Work item: Set every line of the listing down again, keeping it identical.

Available data:
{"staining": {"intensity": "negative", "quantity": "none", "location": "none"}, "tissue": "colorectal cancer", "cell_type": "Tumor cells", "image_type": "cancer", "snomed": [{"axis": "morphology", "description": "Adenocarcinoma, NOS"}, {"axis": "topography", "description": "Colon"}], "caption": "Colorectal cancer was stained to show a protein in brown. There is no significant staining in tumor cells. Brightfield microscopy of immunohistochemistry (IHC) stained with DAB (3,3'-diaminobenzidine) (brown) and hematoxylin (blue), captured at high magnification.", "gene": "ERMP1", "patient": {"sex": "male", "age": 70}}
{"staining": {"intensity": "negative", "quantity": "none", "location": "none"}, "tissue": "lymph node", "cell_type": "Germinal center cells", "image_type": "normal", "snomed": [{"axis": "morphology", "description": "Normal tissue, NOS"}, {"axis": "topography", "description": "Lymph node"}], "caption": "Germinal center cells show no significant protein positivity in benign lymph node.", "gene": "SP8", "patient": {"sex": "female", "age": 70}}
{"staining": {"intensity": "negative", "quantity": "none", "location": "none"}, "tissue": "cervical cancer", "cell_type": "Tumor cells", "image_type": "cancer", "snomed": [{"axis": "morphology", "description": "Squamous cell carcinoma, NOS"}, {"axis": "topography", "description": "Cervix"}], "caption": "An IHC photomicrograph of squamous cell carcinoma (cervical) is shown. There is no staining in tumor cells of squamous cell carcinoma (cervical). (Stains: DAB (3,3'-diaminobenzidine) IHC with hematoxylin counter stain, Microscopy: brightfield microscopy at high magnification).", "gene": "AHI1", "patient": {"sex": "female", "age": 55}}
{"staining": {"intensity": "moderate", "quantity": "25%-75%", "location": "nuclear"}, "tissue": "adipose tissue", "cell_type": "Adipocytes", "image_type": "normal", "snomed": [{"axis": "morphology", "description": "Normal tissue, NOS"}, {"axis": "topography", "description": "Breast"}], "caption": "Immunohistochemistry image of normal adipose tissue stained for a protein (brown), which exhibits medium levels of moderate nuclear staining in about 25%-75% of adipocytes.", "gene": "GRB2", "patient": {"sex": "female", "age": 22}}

Solution below:
{"staining": {"intensity": "negative", "quantity": "none", "location": "none"}, "tissue": "colorectal cancer", "cell_type": "Tumor cells", "image_type": "cancer", "snomed": [{"axis": "morphology", "description": "Adenocarcinoma, NOS"}, {"axis": "topography", "description": "Colon"}], "caption": "Colorectal cancer was stained to show a protein in brown. There is no significant staining in tumor cells. Brightfield microscopy of immunohistochemistry (IHC) stained with DAB (3,3'-diaminobenzidine) (brown) and hematoxylin (blue), captured at high magnification.", "gene": "ERMP1", "patient": {"sex": "male", "age": 70}}
{"staining": {"intensity": "negative", "quantity": "none", "location": "none"}, "tissue": "lymph node", "cell_type": "Germinal center cells", "image_type": "normal", "snomed": [{"axis": "morphology", "description": "Normal tissue, NOS"}, {"axis": "topography", "description": "Lymph node"}], "caption": "Germinal center cells show no significant protein positivity in benign lymph node.", "gene": "SP8", "patient": {"sex": "female", "age": 70}}
{"staining": {"intensity": "negative", "quantity": "none", "location": "none"}, "tissue": "cervical cancer", "cell_type": "Tumor cells", "image_type": "cancer", "snomed": [{"axis": "morphology", "description": "Squamous cell carcinoma, NOS"}, {"axis": "topography", "description": "Cervix"}], "caption": "An IHC photomicrograph of squamous cell carcinoma (cervical) is shown. There is no staining in tumor cells of squamous cell carcinoma (cervical). (Stains: DAB (3,3'-diaminobenzidine) IHC with hematoxylin counter stain, Microscopy: brightfield microscopy at high magnification).", "gene": "AHI1", "patient": {"sex": "female", "age": 55}}
{"staining": {"intensity": "moderate", "quantity": "25%-75%", "location": "nuclear"}, "tissue": "adipose tissue", "cell_type": "Adipocytes", "image_type": "normal", "snomed": [{"axis": "morphology", "description": "Normal tissue, NOS"}, {"axis": "topography", "description": "Breast"}], "caption": "Immunohistochemistry image of normal adipose tissue stained for a protein (brown), which exhibits medium levels of moderate nuclear staining in about 25%-75% of adipocytes.", "gene": "GRB2", "patient": {"sex": "female", "age": 22}}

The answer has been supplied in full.